Declaration of Conflicting Interests
The author(s) declared the following potential conflicts of interest with respect to the research, authorship, and/or publication of this article: Dr Maahs has had research support from the NIH his institution has had research support from Dexcom. Dr Maahs has consulted for Abbott, the Helmsley Charitable Trust, Lifescan, Sanofi, Medtronic, Provention Bio, Kriya, Biospex, and Bayer. Dr Prahalad has consulted for Sanofi. The remaining authors do not report any relevant disclosures.
Funding
The author(s) disclosed receipt of the following financial support for the research, authorship, and/or publication of this article: MYL is the Elizabeth and Russell Siegelman Postdoctoral Fellow of the Stanford Maternal and Child Health Research Institute (MCHRI) and is supported by the National Institute of Diabetes and Digestive and Kidney Diseases (NIDDK) of the National Institutes of Health (NIH) under Awards T32 DK007217-47 and 5K12DK122550-05. VR, BS, and MD are partially supported by the NIH through Stanford’s Center for Clinical and Translational Education and Research award, under the Biostatistics, Epidemiology and Research Design (BERD) Shared Resource (UL1TR003142). DMM, PP, JOF, and RJ have all received support from Stanford MCHRI, Stanford Human-Centered Artificial Intelligence, and the National Science Foundation (NSF) under grant number 2205084. JF has received support from the Stanford Data Science Scholars Program. DMM, DS, and RJ have received funding from the Helmsley Charitable Trust.

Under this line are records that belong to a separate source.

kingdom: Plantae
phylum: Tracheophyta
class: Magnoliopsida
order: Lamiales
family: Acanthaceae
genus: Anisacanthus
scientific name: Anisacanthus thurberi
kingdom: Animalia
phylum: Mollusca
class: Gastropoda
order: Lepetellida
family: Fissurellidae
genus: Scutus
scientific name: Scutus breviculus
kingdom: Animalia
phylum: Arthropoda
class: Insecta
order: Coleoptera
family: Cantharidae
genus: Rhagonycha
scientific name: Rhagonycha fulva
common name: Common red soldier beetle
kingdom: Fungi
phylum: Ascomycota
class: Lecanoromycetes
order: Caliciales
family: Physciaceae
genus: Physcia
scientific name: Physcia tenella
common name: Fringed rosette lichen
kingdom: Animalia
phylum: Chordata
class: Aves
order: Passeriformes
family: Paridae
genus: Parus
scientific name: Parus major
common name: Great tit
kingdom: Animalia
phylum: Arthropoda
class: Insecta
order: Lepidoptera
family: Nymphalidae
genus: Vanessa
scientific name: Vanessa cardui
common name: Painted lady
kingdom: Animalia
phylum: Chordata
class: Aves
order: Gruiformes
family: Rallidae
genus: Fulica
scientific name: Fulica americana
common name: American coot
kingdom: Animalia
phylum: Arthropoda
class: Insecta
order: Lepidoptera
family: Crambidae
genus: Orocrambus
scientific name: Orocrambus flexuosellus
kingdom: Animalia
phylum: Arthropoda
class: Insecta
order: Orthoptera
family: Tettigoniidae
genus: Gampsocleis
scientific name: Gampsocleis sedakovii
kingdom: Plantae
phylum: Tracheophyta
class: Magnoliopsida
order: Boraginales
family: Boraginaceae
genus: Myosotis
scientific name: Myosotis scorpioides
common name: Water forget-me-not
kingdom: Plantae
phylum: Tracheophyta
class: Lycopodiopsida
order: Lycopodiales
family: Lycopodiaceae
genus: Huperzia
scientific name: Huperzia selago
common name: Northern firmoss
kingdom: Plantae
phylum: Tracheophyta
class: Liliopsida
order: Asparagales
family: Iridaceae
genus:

Funding for iOS devices and some CGM supplies were provided through philanthropic funding by the Lucile Packard Children’s Hospital Auxiliaries Endowment and by a grant through the Lucile Packard Foundation for Children’s Health—Moca Foundation. Additional CGM supplies were provided by Dexcom. No other research funding was used to support CGM TIPS. The funders had no role in the design, data collection, data analysis, and reporting of this study.
Supplemental Material
Supplemental material for this article is available online.